→ **TASK DIRECTIONS**
Copy out, from the entries below, each line that holds the string "grep".

***** DATA FOR THIS EXERCISE

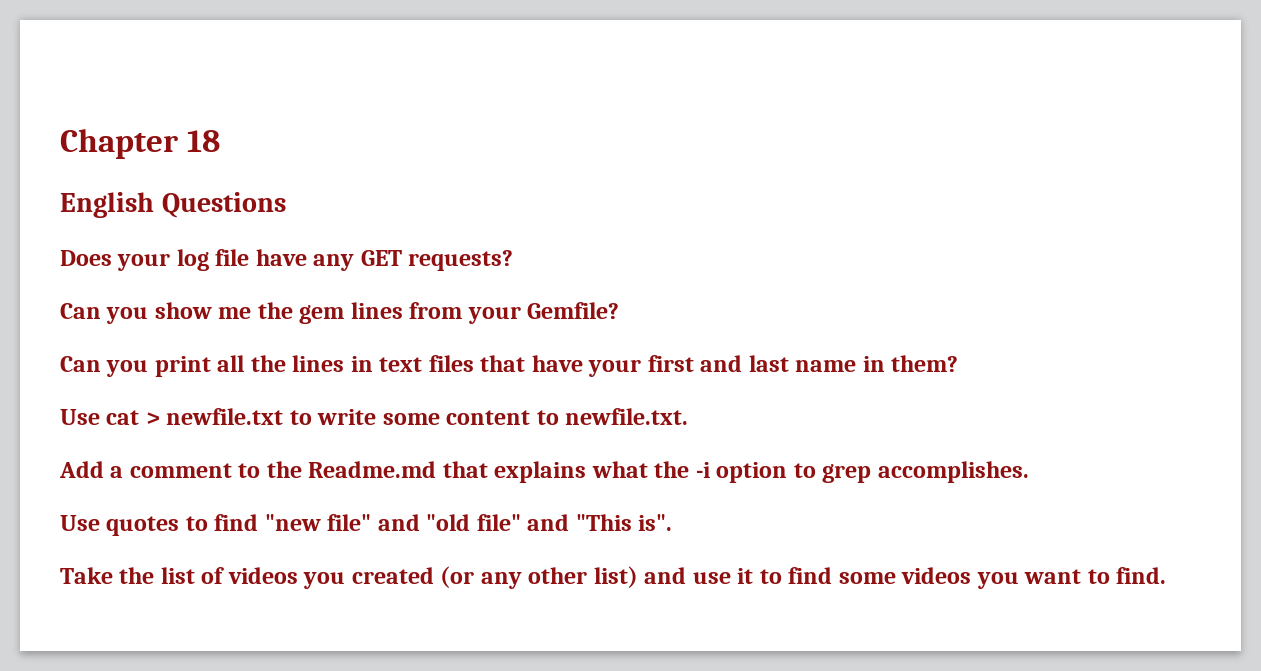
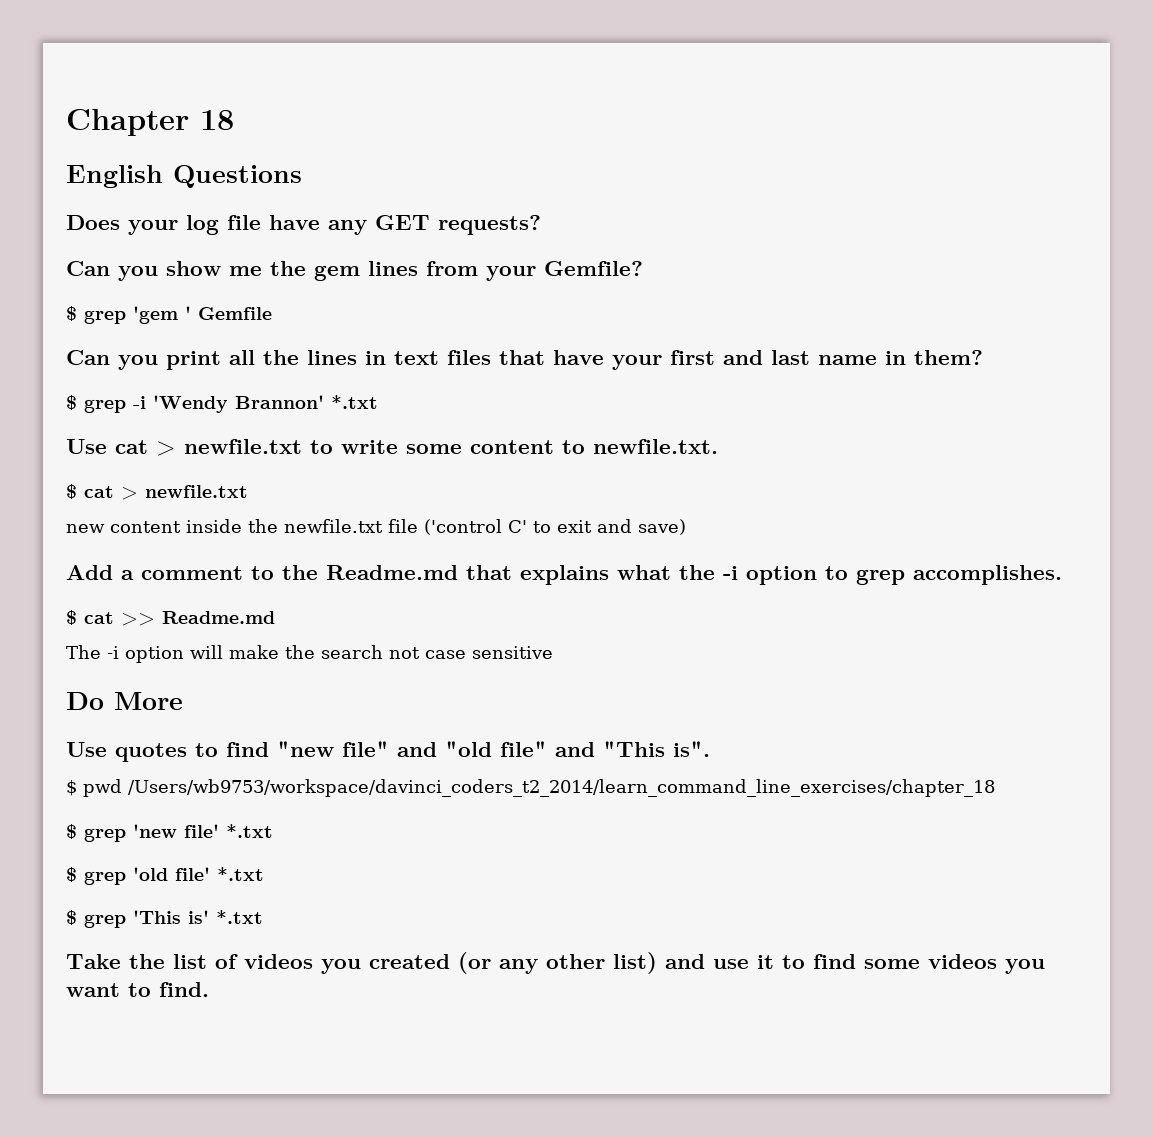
(620, 310) none -> [66,306,272,324] // $ grep 'gem ' Gemfile
(959, 363) none -> [66,395,378,413] // $ grep -i 'Wendy Brannon' *.txt
(689, 416) none -> [66,484,248,500] [66,519,686,535] // $ cat > newfile.txt // new content inside the newfile.txt file ('control C' to exit and save)
(1029, 472) none -> [66,610,275,626] [66,645,553,663] [66,692,183,710] // $ cat >> Readme.md // The -i option will make the search not case sensitive // Do More
(673, 522) none -> [66,779,995,797] [66,824,273,842] [66,867,264,885] [66,910,263,928] // $ pwd /Users/wb9753/workspace/davinci_coders_t2_2014/learn_command_line_exercises/chapter_18 // $ grep 'new file' *.txt // $ grep 'old file' *.txt // $ grep 'This is' *.txt

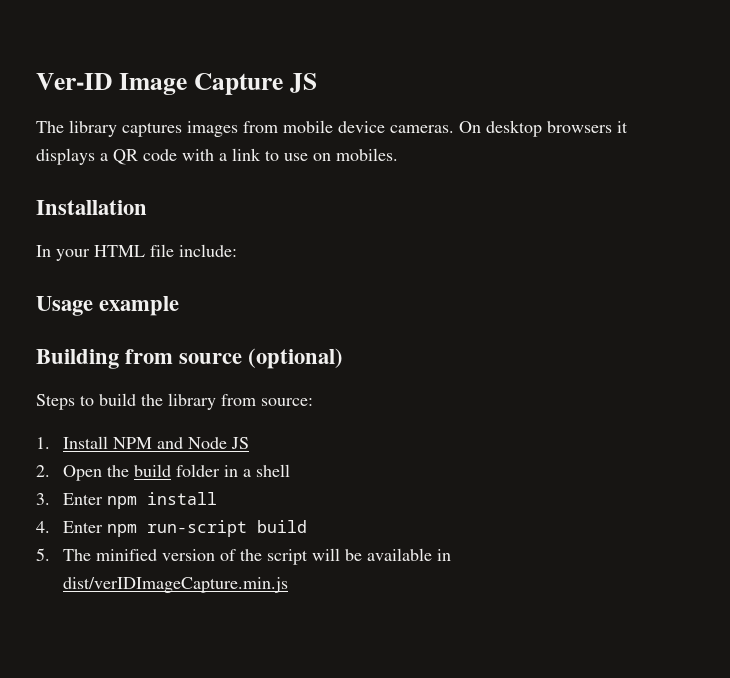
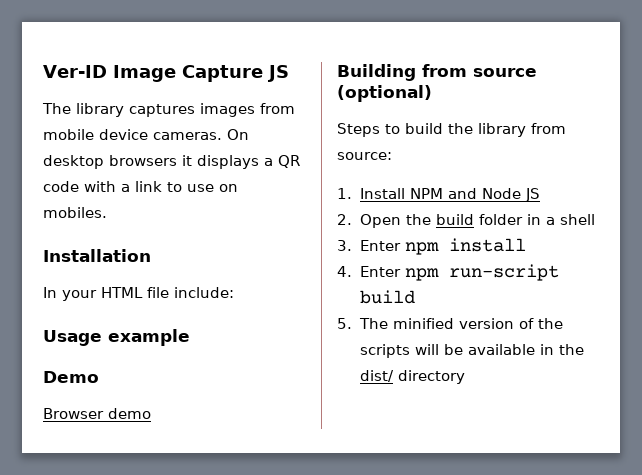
(180, 306) none -> [43,371,99,383] [43,408,151,419] // Demo // Browser demo
[267,549,309,565] script -> [359,344,410,358] scripts
[63,577,289,593] dist/verIDImageCapture.min.js -> [558,344,584,355] [359,370,465,384] the dist/ directory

**********

→ **RESULT BELOW**
(620, 310) none -> [66,306,272,324] // $ grep 'gem ' Gemfile
(959, 363) none -> [66,395,378,413] // $ grep -i 'Wendy Brannon' *.txt
(673, 522) none -> [66,779,995,797] [66,824,273,842] [66,867,264,885] [66,910,263,928] // $ pwd /Users/wb9753/workspace/davinci_coders_t2_2014/learn_command_line_exercises/chapter_18 // $ grep 'new file' *.txt // $ grep 'old file' *.txt // $ grep 'This is' *.txt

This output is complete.